Like many automobile no-fault systems, New York’s no-fault law provides that in an auto accident, each injured person or their medical provider is entitled to direct reimbursement for medical expenses regardless of fault from each person’s own automobile no-fault insurer. So what happens if the medical providers bill the injured person’s health insurer instead of the no-fault insurer and the health insurer pays the bills? The New York Court of Appeals just answered that question.

The facts of the case are straightforward. Aetna Health Plans v. Hanover Ins. Co., No. 97, 2016 N.Y. LEXIS 1689 (Jun. 14, 2016). A person injured in a car accident sought medical treatment for her injuries. Instead of billing her no-fault carrier, her medical providers billed her health insurer. The health insurer paid some of the bills (and then paid more bills). Eventually, the health insurer asked the no-fault insurer for reimbursement of the bills that the health insurer paid. The no-fault insurer did not respond and the health insurer filed a lien for reimbursement should the claimant recover against the alleged tortfeasor in a personal injury action. The claimant also sent copies of the medical bills to the no-fault carrier and demanded payment. The no-fault carrier did not respond and the claimant demanded arbitration for no-fault benefits because of the health insurer’s lien. The claimant lost the arbitration because the arbitrator found that the documents submitted were not bills and, even if they were, the claimant lacked standing to make the claim because the health insurer had paid the bills.
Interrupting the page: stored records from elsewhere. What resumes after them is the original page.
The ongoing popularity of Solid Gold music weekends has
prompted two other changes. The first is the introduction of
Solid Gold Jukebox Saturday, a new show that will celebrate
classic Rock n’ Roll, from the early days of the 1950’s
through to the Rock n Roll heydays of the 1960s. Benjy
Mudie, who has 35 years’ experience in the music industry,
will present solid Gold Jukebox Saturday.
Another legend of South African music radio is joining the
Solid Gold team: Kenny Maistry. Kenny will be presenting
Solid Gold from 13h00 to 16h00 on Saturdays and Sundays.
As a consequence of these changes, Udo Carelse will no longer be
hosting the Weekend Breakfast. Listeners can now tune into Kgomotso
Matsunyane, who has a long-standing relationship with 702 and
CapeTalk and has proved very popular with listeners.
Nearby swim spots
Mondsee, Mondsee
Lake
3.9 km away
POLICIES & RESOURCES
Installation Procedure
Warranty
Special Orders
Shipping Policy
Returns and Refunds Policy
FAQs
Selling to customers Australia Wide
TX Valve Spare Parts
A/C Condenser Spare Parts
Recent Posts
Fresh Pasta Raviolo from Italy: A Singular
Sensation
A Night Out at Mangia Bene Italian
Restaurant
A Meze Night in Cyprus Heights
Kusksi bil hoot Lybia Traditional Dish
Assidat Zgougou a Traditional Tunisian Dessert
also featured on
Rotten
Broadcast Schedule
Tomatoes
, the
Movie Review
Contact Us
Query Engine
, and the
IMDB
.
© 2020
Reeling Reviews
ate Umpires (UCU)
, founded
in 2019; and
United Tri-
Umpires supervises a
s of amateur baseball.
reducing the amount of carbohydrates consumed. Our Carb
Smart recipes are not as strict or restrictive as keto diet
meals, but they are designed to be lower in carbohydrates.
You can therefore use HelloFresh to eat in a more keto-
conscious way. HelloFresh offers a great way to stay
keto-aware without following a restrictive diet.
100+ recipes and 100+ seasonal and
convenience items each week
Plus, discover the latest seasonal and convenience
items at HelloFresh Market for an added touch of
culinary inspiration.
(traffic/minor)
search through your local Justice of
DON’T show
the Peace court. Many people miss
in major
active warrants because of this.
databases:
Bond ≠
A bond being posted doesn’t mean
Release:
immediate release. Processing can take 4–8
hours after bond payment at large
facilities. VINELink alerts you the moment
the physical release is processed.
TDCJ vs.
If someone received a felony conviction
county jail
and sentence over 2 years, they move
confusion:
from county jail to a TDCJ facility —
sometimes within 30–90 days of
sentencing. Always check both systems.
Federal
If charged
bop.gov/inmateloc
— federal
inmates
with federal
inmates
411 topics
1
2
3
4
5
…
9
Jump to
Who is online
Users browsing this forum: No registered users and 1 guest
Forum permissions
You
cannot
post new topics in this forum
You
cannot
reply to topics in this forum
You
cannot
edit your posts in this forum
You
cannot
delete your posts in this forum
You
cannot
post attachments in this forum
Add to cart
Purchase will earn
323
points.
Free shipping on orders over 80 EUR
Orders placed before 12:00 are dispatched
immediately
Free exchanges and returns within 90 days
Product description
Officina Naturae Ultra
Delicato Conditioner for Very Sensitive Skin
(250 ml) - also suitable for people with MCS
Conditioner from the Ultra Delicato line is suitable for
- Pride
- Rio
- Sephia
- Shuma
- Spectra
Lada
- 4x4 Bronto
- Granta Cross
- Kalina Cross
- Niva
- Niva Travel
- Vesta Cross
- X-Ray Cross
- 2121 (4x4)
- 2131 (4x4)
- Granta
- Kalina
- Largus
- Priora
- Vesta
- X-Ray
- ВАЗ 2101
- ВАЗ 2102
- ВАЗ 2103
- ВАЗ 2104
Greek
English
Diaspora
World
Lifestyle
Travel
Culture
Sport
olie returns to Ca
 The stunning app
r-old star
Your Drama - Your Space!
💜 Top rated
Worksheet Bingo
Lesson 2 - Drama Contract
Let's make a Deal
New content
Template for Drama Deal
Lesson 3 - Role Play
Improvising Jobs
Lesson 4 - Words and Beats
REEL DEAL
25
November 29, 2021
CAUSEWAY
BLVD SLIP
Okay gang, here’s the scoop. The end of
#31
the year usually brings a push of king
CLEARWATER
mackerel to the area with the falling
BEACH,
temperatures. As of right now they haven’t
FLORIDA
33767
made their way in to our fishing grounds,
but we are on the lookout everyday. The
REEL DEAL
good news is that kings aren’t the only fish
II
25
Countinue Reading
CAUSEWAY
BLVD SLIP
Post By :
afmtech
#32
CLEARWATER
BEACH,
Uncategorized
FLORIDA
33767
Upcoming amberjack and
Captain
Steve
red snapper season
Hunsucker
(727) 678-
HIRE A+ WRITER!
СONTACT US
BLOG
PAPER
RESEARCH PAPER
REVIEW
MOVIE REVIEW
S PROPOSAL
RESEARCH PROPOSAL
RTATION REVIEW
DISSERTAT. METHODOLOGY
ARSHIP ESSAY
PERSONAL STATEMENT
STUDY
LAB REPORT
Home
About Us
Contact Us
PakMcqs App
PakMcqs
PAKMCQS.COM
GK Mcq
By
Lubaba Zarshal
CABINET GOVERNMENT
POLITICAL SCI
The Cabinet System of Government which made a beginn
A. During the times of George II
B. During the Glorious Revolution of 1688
As a result, the claimant assigned her rights to the health insurer and the health insurer sued the no-fault carrier on the claimant’s behalf. The motion court granted the no-fault carrier’s motion to dismiss and the appellate division affirmed.

In affirming as well, the New York Court of Appeals focused on the no-fault statute and operative regulations that limit no-fault benefit payments to applicants or, upon assignment, to the applicant’s medical providers. The health insurer argued that because it was assigned the claimant’s rights it had standing on her behalf to seek reimbursement. The court rejected this argument because the assignment of the claimant’s rights was already made to her medical providers when they billed and were paid by the health insurer. Thus, said the court, there was nothing to assign. Second, the court held that because an assignment of no-fault rights can only be made to a medical provider and the health insure admittedly was not a medical provider, the claimant could not assign her rights to the health insurer.

The dissent argued in favor of equitable subrogation, but the majority rejected this theory of recovery. A concurring opinion suggested that the health insurer may try to seek recovery directly from the medical providers as those providers were the ones that billed the wrong insurance company. Thereafter, the providers could bill the no-fault carrier (and likely face late notice arguments).

Healthcare reimbursement, whether it be no-fault or not, is very confusing and often difficult to navigate. Providers sending bills to the wrong insurance company only makes things more difficult. This happens with frequency. Health insurers in New York now know that if they pay medical bills arising from car accidents, recovering reimbursements directly from a no-fault carrier is not going to happen.